**Job:** Locate each line in the items below that contains the string "construction", and copy every one of those lines.

[Collected data entries]
────────────────────

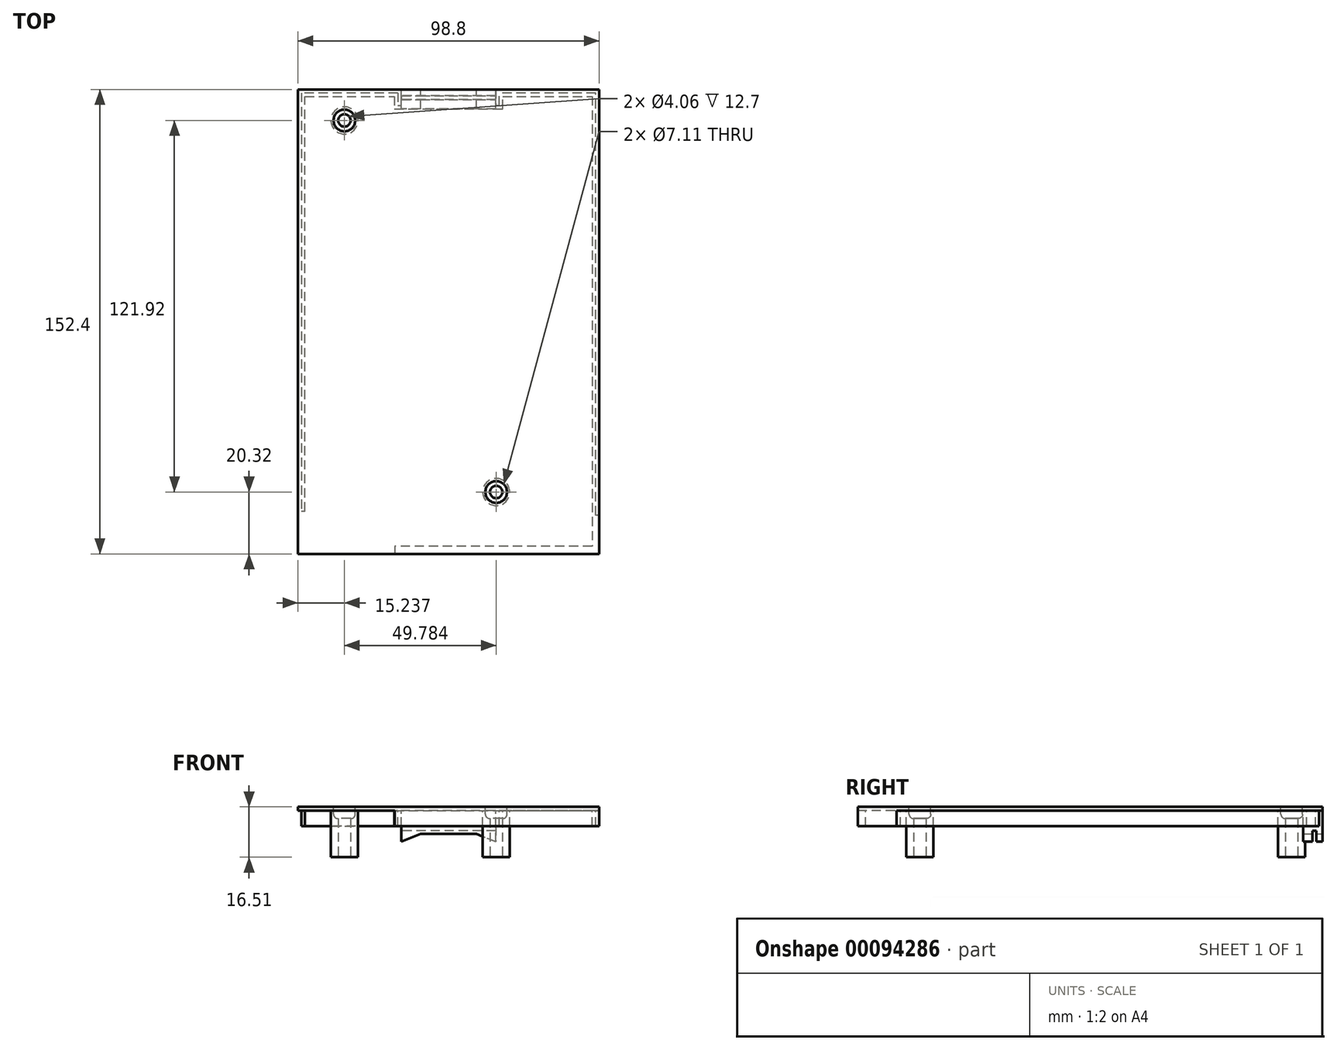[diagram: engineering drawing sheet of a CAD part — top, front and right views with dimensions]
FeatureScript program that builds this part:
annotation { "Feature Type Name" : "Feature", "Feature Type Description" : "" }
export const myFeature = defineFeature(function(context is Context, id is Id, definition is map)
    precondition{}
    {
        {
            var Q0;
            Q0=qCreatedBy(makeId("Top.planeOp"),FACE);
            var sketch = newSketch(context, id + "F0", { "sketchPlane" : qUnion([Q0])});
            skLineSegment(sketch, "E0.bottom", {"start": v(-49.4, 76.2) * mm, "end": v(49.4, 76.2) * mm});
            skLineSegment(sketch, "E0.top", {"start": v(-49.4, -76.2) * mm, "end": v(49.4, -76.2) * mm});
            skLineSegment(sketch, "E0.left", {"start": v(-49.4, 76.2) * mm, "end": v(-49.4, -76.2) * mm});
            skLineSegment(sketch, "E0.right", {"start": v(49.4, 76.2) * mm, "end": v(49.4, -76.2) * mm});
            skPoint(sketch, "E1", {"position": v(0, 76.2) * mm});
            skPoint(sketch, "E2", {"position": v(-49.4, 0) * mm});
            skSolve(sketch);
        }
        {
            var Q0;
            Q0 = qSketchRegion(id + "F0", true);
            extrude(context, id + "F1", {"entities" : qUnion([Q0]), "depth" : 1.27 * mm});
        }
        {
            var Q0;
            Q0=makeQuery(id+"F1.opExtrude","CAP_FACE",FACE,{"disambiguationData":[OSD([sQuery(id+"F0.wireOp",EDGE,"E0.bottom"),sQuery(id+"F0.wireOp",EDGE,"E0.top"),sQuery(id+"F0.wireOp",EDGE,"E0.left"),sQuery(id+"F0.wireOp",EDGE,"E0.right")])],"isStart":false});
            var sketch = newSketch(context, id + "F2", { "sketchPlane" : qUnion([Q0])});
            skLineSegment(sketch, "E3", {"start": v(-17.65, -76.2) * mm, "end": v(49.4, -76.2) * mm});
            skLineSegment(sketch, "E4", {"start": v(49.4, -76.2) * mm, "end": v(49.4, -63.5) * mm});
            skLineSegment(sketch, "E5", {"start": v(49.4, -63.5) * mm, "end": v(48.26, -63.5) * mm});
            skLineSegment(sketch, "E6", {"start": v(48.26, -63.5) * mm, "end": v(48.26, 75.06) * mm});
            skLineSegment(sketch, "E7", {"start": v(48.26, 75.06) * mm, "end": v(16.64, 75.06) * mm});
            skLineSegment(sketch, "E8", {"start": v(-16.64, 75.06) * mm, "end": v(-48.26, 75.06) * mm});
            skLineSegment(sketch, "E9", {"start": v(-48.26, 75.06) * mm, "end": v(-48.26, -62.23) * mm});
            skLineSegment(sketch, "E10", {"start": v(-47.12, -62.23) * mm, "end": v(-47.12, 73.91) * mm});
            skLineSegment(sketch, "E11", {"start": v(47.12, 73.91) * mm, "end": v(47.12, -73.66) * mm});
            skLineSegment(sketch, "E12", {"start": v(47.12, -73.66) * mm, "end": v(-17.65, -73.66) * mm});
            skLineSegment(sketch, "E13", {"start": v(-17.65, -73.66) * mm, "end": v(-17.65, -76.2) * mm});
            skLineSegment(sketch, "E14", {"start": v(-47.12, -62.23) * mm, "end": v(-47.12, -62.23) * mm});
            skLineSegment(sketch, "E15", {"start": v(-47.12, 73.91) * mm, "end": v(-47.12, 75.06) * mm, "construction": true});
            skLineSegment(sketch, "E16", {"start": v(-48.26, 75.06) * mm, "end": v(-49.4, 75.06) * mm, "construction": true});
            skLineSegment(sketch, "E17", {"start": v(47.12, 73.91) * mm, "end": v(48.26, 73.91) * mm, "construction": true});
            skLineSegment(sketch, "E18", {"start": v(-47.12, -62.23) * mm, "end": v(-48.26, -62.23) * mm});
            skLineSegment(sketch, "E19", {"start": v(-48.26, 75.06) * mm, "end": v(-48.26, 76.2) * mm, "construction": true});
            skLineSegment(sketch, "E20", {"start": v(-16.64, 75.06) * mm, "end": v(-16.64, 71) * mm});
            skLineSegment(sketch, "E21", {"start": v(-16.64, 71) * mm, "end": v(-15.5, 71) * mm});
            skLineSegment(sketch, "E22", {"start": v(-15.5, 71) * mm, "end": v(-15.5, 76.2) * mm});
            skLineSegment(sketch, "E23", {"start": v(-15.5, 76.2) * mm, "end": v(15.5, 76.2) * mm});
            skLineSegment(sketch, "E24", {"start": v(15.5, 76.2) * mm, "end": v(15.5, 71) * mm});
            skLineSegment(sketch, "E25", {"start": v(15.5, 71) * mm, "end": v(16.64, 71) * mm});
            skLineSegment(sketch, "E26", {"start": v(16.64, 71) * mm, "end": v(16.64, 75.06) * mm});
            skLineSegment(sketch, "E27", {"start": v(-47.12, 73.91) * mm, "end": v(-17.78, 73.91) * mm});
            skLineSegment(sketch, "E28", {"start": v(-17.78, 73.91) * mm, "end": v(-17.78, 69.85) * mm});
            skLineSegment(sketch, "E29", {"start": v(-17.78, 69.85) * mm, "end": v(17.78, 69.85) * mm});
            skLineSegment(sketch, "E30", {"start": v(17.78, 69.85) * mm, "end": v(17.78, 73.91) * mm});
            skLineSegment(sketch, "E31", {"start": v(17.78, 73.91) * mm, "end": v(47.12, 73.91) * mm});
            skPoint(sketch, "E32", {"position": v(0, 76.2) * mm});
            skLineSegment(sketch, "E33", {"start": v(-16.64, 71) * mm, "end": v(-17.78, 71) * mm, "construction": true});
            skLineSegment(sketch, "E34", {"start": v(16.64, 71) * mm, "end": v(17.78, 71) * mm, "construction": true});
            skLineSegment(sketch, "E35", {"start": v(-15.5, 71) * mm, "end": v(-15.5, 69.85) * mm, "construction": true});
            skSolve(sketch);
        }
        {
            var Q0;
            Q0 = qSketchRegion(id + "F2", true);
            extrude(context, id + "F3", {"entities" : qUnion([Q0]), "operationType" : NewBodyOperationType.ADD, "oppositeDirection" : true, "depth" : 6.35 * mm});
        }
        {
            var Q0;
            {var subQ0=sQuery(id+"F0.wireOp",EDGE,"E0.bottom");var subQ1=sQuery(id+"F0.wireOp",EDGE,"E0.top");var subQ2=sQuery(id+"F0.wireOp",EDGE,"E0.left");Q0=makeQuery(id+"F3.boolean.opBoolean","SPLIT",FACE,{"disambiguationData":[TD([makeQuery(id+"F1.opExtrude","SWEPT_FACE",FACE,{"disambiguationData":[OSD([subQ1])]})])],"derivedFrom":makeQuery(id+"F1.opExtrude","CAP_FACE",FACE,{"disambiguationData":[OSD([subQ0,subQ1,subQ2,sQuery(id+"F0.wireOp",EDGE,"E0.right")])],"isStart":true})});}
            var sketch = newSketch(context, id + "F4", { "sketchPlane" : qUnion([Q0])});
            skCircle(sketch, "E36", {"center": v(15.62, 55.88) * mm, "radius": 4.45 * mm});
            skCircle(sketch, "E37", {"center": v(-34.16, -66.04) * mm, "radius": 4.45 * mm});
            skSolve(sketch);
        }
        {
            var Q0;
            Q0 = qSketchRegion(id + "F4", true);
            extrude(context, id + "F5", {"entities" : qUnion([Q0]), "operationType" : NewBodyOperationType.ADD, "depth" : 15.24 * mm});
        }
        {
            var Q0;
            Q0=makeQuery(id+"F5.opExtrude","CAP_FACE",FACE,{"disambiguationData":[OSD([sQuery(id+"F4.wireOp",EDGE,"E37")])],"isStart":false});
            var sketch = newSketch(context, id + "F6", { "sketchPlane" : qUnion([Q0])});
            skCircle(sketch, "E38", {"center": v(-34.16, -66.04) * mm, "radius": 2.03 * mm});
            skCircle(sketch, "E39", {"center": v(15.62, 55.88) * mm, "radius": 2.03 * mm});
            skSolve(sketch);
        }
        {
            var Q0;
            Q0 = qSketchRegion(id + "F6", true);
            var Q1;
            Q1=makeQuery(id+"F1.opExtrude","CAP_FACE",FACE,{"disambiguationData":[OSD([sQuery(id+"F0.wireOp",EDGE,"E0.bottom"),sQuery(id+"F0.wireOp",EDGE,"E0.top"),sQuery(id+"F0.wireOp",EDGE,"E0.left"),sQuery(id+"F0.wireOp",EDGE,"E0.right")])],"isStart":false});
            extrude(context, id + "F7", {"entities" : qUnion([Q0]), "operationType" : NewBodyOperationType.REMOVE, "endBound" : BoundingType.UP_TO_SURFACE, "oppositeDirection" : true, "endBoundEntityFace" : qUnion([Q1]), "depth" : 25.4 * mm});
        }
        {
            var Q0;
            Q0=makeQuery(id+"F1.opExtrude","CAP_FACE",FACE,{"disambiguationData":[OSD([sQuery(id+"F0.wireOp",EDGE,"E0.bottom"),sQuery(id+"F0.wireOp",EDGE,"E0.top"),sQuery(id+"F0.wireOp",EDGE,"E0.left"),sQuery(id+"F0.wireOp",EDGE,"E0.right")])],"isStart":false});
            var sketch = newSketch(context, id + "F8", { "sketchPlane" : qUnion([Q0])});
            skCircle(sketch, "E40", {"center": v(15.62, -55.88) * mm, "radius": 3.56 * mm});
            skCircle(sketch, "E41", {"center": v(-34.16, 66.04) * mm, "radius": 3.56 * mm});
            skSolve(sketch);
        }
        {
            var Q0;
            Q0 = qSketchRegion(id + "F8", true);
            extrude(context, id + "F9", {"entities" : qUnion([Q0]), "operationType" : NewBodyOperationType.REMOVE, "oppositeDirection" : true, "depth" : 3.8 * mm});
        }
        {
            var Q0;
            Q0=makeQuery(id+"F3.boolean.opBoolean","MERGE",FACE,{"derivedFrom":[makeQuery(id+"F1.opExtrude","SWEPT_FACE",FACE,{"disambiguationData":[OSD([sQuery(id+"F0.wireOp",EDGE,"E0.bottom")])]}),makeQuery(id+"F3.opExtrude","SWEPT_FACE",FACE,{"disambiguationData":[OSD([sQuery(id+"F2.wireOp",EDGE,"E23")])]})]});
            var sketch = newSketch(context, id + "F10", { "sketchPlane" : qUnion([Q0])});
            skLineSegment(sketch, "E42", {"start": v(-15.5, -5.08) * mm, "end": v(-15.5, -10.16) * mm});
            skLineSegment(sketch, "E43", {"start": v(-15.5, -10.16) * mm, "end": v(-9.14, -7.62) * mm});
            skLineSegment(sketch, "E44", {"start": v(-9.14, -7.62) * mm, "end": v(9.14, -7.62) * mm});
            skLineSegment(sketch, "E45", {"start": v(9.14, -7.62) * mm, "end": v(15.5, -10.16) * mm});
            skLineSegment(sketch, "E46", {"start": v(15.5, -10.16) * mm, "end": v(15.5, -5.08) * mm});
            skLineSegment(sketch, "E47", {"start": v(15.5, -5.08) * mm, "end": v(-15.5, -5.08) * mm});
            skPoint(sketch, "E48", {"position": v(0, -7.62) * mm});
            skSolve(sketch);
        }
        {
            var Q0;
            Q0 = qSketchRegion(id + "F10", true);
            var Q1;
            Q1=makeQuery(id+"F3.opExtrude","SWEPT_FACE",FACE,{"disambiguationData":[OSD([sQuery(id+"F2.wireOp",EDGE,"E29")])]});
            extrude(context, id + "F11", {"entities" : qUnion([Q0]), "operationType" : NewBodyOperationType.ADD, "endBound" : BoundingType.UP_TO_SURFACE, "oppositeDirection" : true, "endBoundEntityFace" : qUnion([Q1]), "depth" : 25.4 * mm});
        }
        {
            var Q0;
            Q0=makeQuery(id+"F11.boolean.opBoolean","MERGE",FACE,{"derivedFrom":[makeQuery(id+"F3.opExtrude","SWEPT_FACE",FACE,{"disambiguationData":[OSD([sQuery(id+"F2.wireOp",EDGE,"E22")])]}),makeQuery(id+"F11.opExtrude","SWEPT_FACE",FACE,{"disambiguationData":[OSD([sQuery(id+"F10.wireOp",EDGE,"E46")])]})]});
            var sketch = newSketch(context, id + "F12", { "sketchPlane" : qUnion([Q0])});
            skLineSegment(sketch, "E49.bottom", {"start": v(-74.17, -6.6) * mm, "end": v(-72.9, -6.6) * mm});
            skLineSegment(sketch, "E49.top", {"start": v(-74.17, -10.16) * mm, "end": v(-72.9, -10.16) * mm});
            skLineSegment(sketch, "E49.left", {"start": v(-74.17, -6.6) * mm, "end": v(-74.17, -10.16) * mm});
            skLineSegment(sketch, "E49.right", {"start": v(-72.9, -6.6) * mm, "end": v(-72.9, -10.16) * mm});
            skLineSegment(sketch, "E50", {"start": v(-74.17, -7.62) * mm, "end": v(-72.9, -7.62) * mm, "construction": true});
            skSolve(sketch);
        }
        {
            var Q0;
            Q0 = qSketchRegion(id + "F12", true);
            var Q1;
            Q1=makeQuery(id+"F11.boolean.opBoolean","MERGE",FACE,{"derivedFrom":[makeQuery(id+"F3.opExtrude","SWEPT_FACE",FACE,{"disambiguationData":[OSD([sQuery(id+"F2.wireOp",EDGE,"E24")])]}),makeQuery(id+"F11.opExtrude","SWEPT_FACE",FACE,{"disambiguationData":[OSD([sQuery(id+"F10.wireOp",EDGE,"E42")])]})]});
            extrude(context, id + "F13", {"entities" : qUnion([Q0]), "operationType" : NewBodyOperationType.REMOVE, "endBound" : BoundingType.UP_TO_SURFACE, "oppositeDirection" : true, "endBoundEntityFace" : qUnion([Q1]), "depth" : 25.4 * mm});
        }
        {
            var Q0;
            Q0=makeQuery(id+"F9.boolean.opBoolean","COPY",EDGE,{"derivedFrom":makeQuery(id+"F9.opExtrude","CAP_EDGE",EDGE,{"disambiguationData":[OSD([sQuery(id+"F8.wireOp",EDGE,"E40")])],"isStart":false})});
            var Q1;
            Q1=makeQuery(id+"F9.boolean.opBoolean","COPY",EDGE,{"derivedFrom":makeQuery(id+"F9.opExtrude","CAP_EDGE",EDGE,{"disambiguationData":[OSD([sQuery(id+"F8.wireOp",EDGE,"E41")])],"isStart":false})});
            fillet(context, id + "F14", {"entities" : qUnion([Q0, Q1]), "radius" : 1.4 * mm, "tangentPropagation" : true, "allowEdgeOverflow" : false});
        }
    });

────────────────────

**Expected answer:**
            skLineSegment(sketch, "E15", {"start": v(-47.12, 73.91) * mm, "end": v(-47.12, 75.06) * mm, "construction": true});
            skLineSegment(sketch, "E16", {"start": v(-48.26, 75.06) * mm, "end": v(-49.4, 75.06) * mm, "construction": true});
            skLineSegment(sketch, "E17", {"start": v(47.12, 73.91) * mm, "end": v(48.26, 73.91) * mm, "construction": true});
            skLineSegment(sketch, "E19", {"start": v(-48.26, 75.06) * mm, "end": v(-48.26, 76.2) * mm, "construction": true});
            skLineSegment(sketch, "E33", {"start": v(-16.64, 71) * mm, "end": v(-17.78, 71) * mm, "construction": true});
            skLineSegment(sketch, "E34", {"start": v(16.64, 71) * mm, "end": v(17.78, 71) * mm, "construction": true});
            skLineSegment(sketch, "E35", {"start": v(-15.5, 71) * mm, "end": v(-15.5, 69.85) * mm, "construction": true});
            skLineSegment(sketch, "E50", {"start": v(-74.17, -7.62) * mm, "end": v(-72.9, -7.62) * mm, "construction": true});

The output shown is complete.